Slashdot Mirror


OpenDocument Alliance to Fight Digital Dark Age

OSS_ilation writes "A consortium of vendors and academic institutions -- including IBM, Sun Microsystems and the American Library Association -- has announced today that they are forming the OpenDocument Alliance as part of an effort to promote open file standards worldwide. The group will support the one truly open standard file format, OpenDocument, which is an XML-based file format used saving and exchanging editable office documents such as text documents, spreadsheets and presentations. Sun's Simon Phipps said he believed ODF would allow future generations to view all of today's digital docs and prevent a digital Dark Age from occurring."

18 of 185 comments (clear)

  1. THE one truly open format? by b1t+r0t · · Score: 2, Insightful
    I believe they call it "text/plain". Oh, you wanted formatting? Then try "text/html".

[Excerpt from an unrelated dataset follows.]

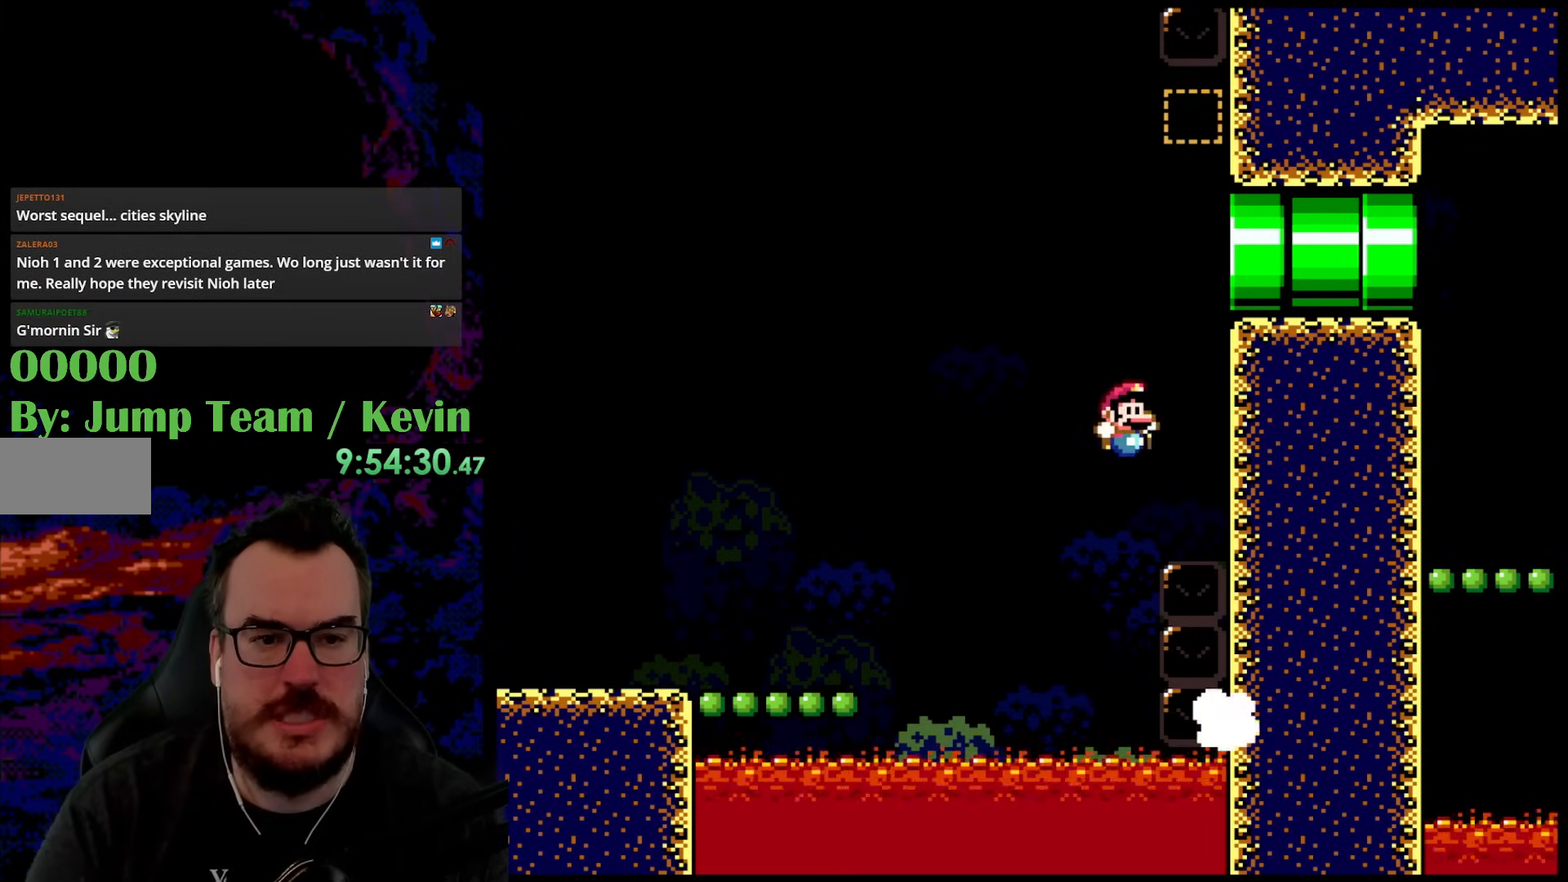
{"buttons": ["B", "Y", "DPAD_LEFT"], "events": [[167, "DPAD_RIGHT", "up"], [283, "DPAD_LEFT", "down"]]}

    There is more than one "truly open format", so using the word "the" is a bit pretentious.

    --

    --
    "Open source is good." - Steve Jobs
    "Open source is evil." - Microsoft
    1. Re:THE one truly open format? by owlstead · · Score: 1, Insightful

      If they are too stupid to crack ASCII, or even UTF-8 or UTF-16, to hell with them. They would not be able to get the bits out of the drive if they are *that* stupid. Things like NTFS, which is only documented at full at Microsoft (*if* it is fully documented), might pose more of a problem. Or encrypted drives etc.

      But I don't think that a harddrive will hold that much data over thousands of years anyway. Flash maybe...

    2. Re:THE one truly open format? by cwgmpls · · Score: 2, Insightful
      HTML is certainly not very standard and some implementations of it aren't even very open. HTML is basically a bastardization of SGML, while XML is a well-defined, strict subset of SGML. You can write HTML in XML if you want to make it open and standard, but you'd still be writing in XML.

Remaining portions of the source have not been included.